Search code examples
google-cloud-platformspeech-to-textgoogle-speech-to-text-api

Google Speech to Text optimal values


I'm trying to optimise Speech to Text calling values in a Node.js application. I'm trying to determine if they are currently best practice.

I understand Speech to Text recommend LINEAR16 encoding with 16,000Hz sample rate, but this isn't possible for VOIP which is sent at 8000hz and currently Twilio only offer encoding in MULAW.

What I'm wanting to find out is the values being used for "model" "use_enhanced" and "confidence" are good?

if (this.newStreamRequired()) {
  if (this.stream) {
    this.stream.destroy();
  }

  var request = {
    config: {
      encoding: "MULAW",
      sampleRateHertz: 8000,
      languageCode: "en-US",
      model: 'phone_call',
      use_enhanced: true,
      confidence: 1.0
    },
    single_utterance: false,
    interimResults: false,
    is_final: true
    
  };

  this.streamCreatedAt = new Date();
  this.stream = speech
    .streamingRecognize(request)
    .on("error", console.error)
    .on("data", (data) => {
      const result = data.results[0];
       if (result === undefined || result.alternatives[0] === undefined) {
         return;
       } 
      this.emit('transcription', result.alternatives[0].transcript);
    });
}

Solution

  • In general it is difficult to assess if your options are indeed the best.
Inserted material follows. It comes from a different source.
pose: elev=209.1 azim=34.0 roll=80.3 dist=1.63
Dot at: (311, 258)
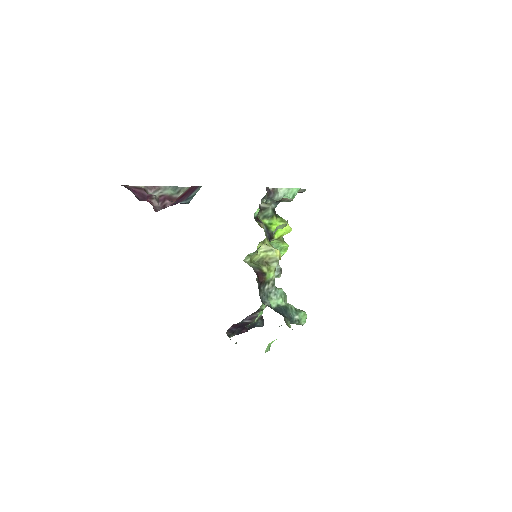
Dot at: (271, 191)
The best approach you can take is to study the alternatives, run a couple tests and stick to the parameters that yield the best results.

    In any case, let’s examine your particular case:

    • Model: The best model for 8000Hz is phone_call as stated in here. The other alternatives are better fits for 16000Hz audio.
    • Use_enhanced: The only options are true/false. It should be easy to run tests with both approaches. On paper, using an enhanced model should yield better results, especially for phone call model (see).
    • Confidence: This field is typically a value in the response, I don’t think it can be included in the default request config. Notice that a streaming config is based upon the default config.

    All in all, I think your parameters on the request have the proper values except for the confidence value which might not be fit for the request parameters.